Corporations will have their own preferences for how these AI systems interact with users since they will be concerned about how it reflects on their reputation. Companies train human customer service representatives to ensure users have a good impression of the company, and will wish to ensure their AI systems exhibit certain customer friendly attributes. The exact methods they used to do this might be proprietary. However, it seems fair for vendors to be upfront regarding how they steer their AIs so the public can know whether concerns they have come from the training for a specific subculture or government, or whether it is from the vendor.
Guidance, Not Governance
The OpenAI document uses words like "govern" and "governance". While those words can be used in the context of purely private processes, it seems appropriate to consider switching to other terms to make clear the distinction between official governmental controls and private guidance.

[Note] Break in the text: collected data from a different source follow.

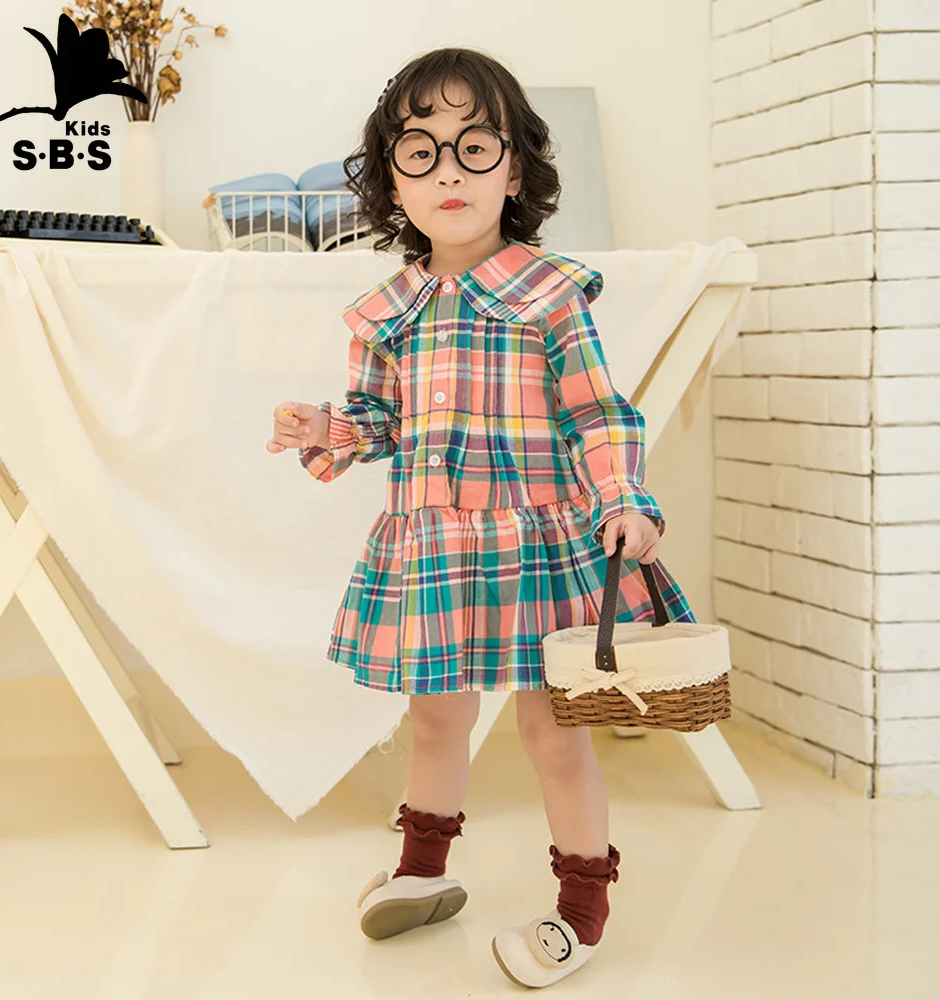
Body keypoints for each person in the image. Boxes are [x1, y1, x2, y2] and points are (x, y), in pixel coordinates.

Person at [267, 46, 693, 989]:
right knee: (434, 720)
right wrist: (328, 428)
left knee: (554, 731)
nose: (448, 172)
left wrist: (624, 498)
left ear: (516, 170)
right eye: (420, 153)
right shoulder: (388, 313)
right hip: (437, 548)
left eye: (474, 147)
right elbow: (380, 420)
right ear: (393, 182)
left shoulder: (548, 295)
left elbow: (598, 413)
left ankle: (583, 902)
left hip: (537, 546)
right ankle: (424, 870)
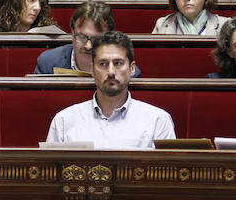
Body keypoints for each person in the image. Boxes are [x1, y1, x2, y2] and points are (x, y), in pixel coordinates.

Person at [46, 31, 175, 148]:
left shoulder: (158, 121)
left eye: (118, 63)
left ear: (132, 69)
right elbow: (49, 171)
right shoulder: (64, 121)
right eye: (103, 64)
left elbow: (168, 171)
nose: (111, 72)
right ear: (92, 69)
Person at [34, 0, 140, 76]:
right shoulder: (48, 63)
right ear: (72, 32)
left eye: (96, 39)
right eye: (81, 37)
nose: (88, 46)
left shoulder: (125, 71)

AI systems are tools guided by humans to create speech, even if they are more sophisticated than pens or basic editing software. Any absolute restrictions placed on the speech a tool can create impedes a user who wishes to produce that speech, even if they are still able to do so using other means. It seems important to question whether its appropriate for any private entity or process to be making decisions regarding what speech to inhibit on a broad scale, rather than deferring to governments created to make such collective choices.
In the United State freedom of speech is protected by the First Amendment. Although private entities are not bound by the First Amendment, the prevent big brother page explores reasons to consider applying its spirit to AI generated text. The founders understood emotions could lead the public to wish to use the force of law to silence those they disagree with, and felt it important to guard against a tyranny of the majority. The same problem can arise in any privately run democratic process, so perhaps it should incorporate something equivalent to the First Amendment.

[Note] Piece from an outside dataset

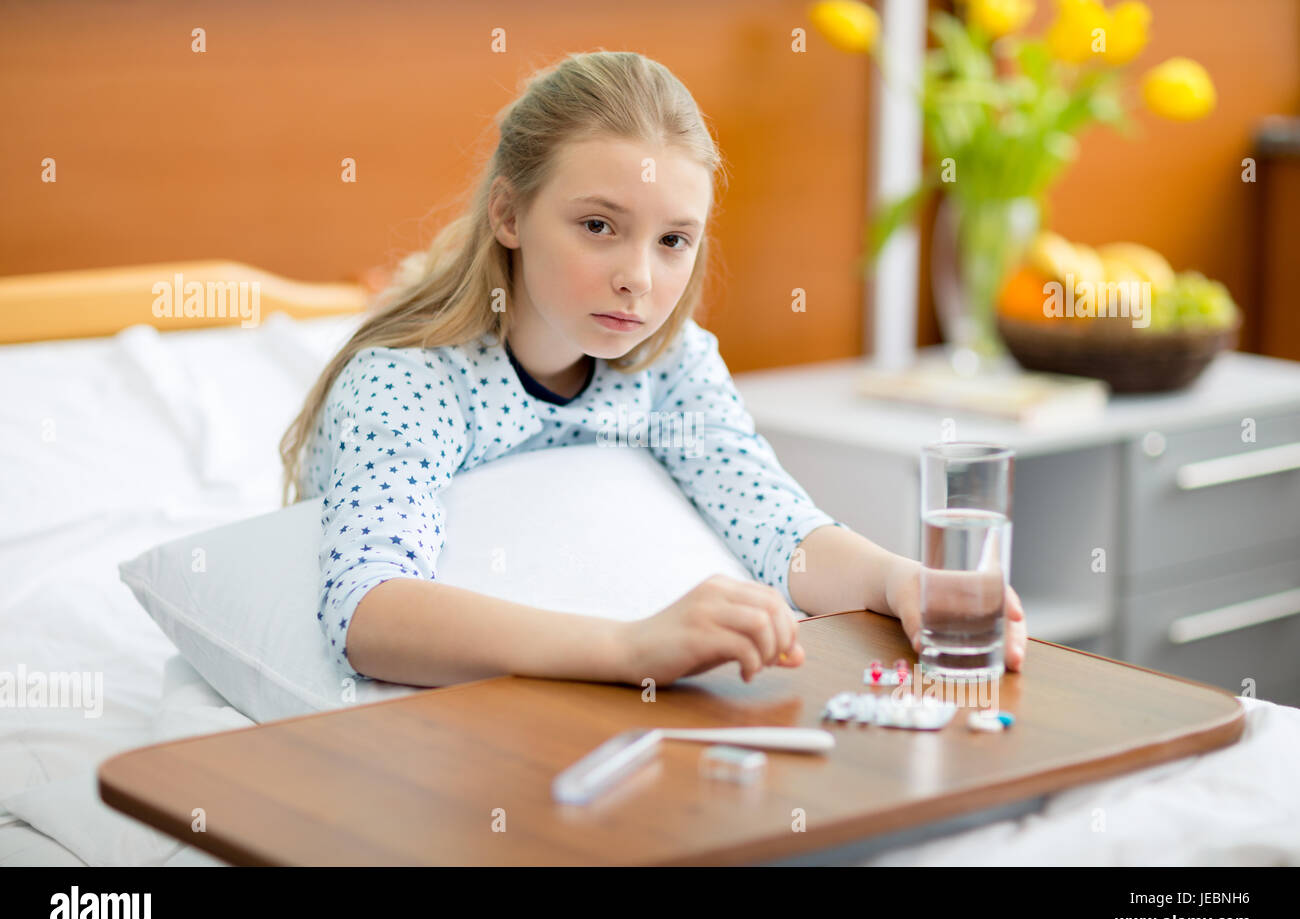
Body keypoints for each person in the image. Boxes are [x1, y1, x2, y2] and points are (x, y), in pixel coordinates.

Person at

There doesn't currently exist any large scale democratic private process for making decisions regarding what speech is allowable for humans or machines. Those concerned with protecting the general culture of freedom of speech should consider that if such a framework is established to restrict machine generated speech, big tech might eventually copy it as a method to decide what human speech to filter. Perhaps not, but it seems useful to avoid falling into the trap of rationalizing an approach that may empower tyranny of the majority limiting any speech, AI or human.